Useful Communication Tools for Every School Principal
by Mike Nitzel, Principal
Thomas Jefferson Elementary School
Rock Island-Milan (IL) School District
An essential component to building relationships is communication. If your stakeholders are to feel a part of what you are trying to accomplish, they first must be informed about what you intend to accomplish. Providing information is the first step towards establishing two-way communication which is vital to the success of your school. Here are some things I do to maintain communication with my stakeholders. You undoubtedly have other ideas and I would love to hear about them through your comments.
1) Daily Update to Staff: Each day I put out a Daily Update to my staff. It’s a kind of newsletter in which I provide them an updated calendar for the current and upcoming weeks, let them know who is out of the building for the day, and provide them with any additional information that they need to know—upcoming deadlines, etc. I also provide them with a “Teaching Tip/Resource of the Day” and each week I provide them with an inspirational quote of the week. At the bottom of the Update our school and district mission statements will always be found.
2) The Bulldog Bugle: This twice monthly newsletter goes home to our families and any other interested party who wants one. It contains calendars and schedules of upcoming events and other informational articles of interest. But perhaps most importantly, there is a “Teaching and Learning” corner, a “Parent Involvement Corner” and Common Core State Standards Corner” found in every newsletter.
3) Email Hotline: Our school has an email hotline which I use to remind parents about upcoming events or to report on things that have happened at school such as safety drills.
4) Proactive Phone Calling: This is one of the most useful tools I have used. Each week I call at least three families at random (our secretary blind chooses the families for me to call) and I ask them three questions: 1) Is there anything positive you would like to share about what is happening at Thomas Jefferson School?; 2) Is there anything you think we can improve on at Thomas Jefferson School?; and 3) Is there anything you would like to share about Thomas Jefferson School that we haven’t talked about. Seeking out the input of your families outside of regular school surveys communicates to them in a very real way that you care about what they have to say and it gives them a very real voice in what’s happening in your school.
5) Facebook: We have used Facebook in the past and some schools use it far more effectively than we do. It can be an important two way communication tool, but it can be fraught with pitfalls as well. Be careful in how it’s used.
6) Twitter: This is an excellent tool to keep a wider audience informed about what is happening in your school, both in and out of the classroom. For examples of how I use Twitter, check out my Twitter feed using my handle @MikeNitzel. Some schools have set up their own Twitter accounts as have some school districts, including mine @R_I_Schools.

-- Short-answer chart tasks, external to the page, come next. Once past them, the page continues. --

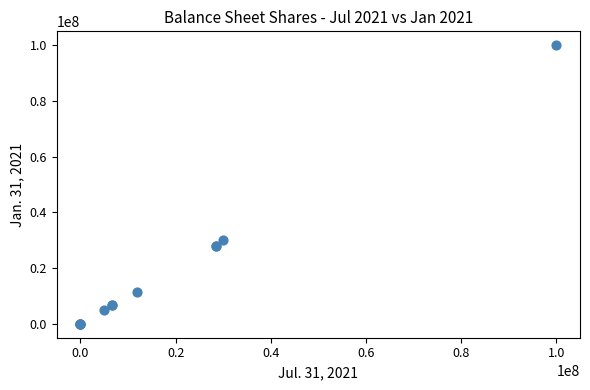

What Y value in the scatter plot is closest to 50000000?

30000000.0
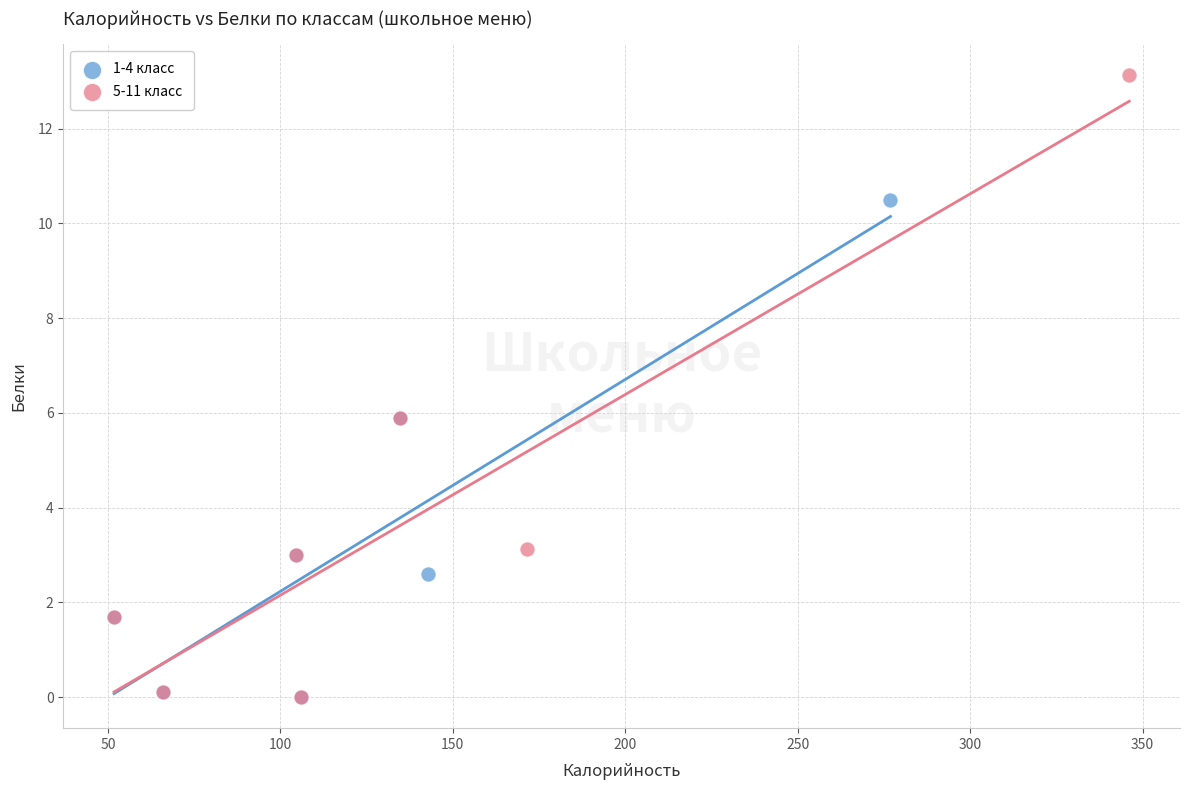

Which series reaches the maximum Y coordinate?

5-11 класс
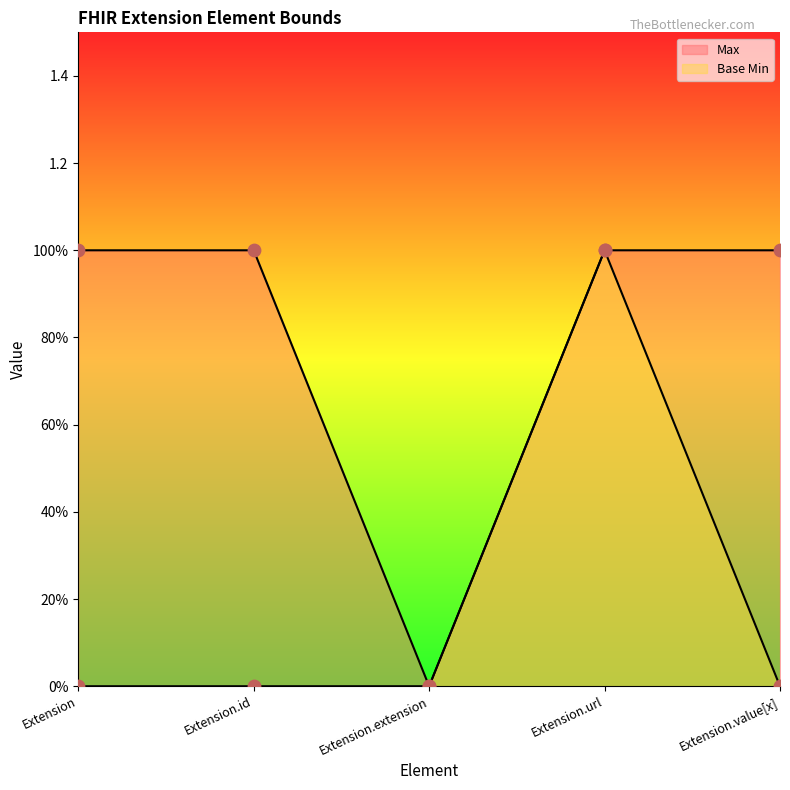

Which series contains the lowest Y value?

Max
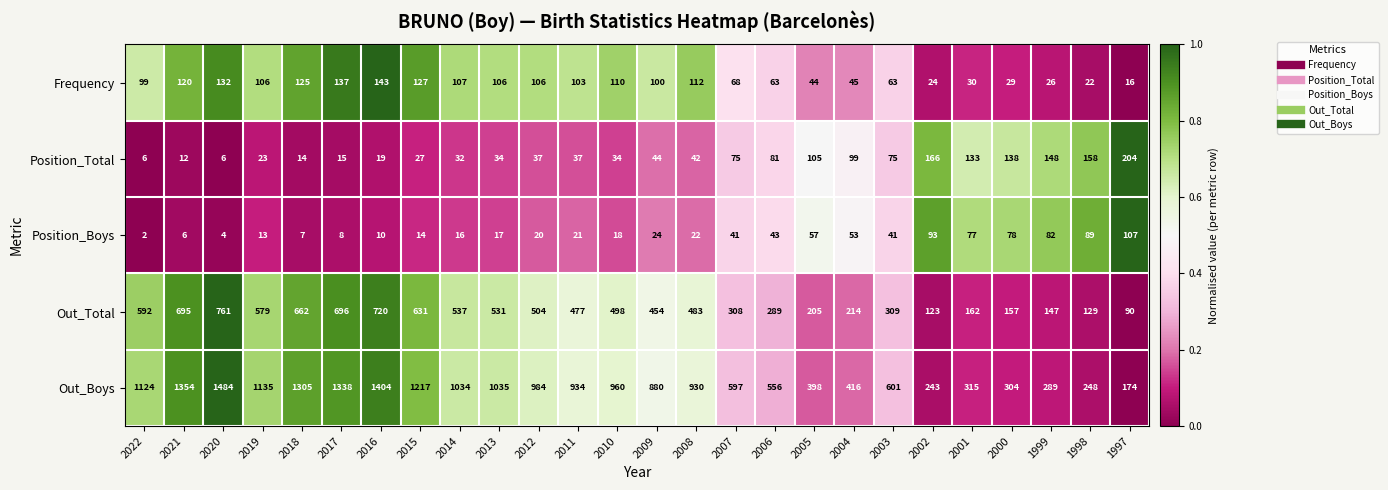

Count the number of categories in the chart.

26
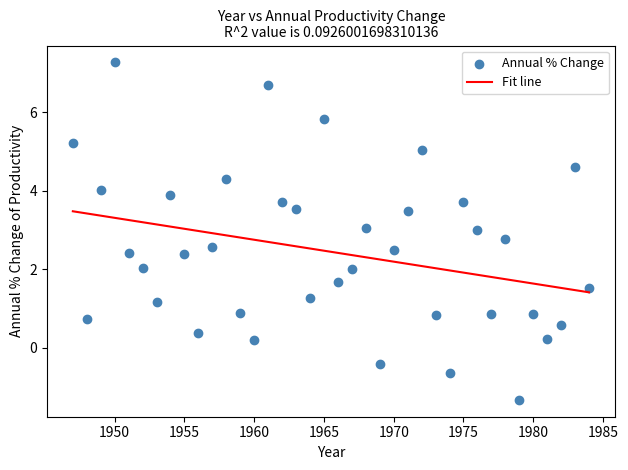

What is the range of X values (max minus min)?

37.0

7) School Website: This is certainly not a new concept and it needs little explanation here. One caveat about school websites—KEEP THEM CURRENT! It is very disappointing to go to a school website looking for information and finding that the last post is three months old.
8) Suggestion Box: Some schools use these very effectively for anonymous feedback. One warning though—have a thick skin and be prepared to read things that are surprising as well as a bit disappointing. That being said, you can get some good feedback and ideas from using one.
These are just a few ideas I have regarding communication within your school and with a larger audience. I’m sure you have many more and again, I’d invite you to comment and share! Remember, good communication is a starting point to good stakeholder involvement in your school, something that will only make your school better! Thank you for taking time to read my thoughts on school communication. It is most appreciated!